### Study material
== Segment start ==
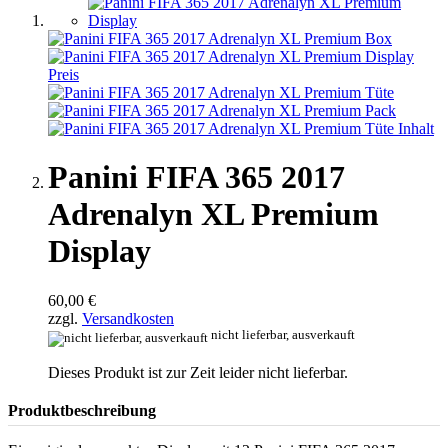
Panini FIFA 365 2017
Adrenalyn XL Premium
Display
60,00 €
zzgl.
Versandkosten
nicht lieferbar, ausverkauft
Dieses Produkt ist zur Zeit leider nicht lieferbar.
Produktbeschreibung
== Segment end ==
== Segment start ==
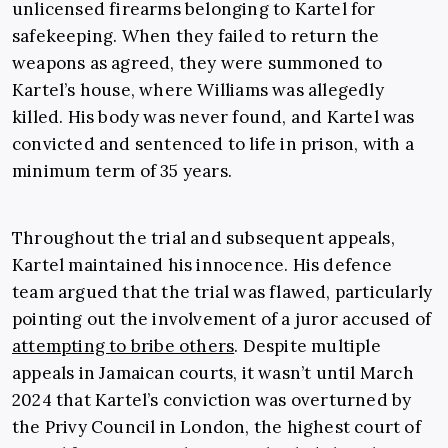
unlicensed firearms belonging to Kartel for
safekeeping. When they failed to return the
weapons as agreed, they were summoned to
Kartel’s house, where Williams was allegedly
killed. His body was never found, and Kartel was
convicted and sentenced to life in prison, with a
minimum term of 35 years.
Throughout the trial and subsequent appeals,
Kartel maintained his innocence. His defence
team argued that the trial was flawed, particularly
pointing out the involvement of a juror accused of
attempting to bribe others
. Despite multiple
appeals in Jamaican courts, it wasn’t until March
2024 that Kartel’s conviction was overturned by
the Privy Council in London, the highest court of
== Segment end ==
### Directions for this task
Reproduce the data line for line, beginning at the line that has "Panini FIFA 365 2017" and stopping after the line that has "Produktbeschreibung".

### Task response
Panini FIFA 365 2017
Adrenalyn XL Premium
Display
60,00 €
zzgl.
Versandkosten
nicht lieferbar, ausverkauft
Dieses Produkt ist zur Zeit leider nicht lieferbar.
Produktbeschreibung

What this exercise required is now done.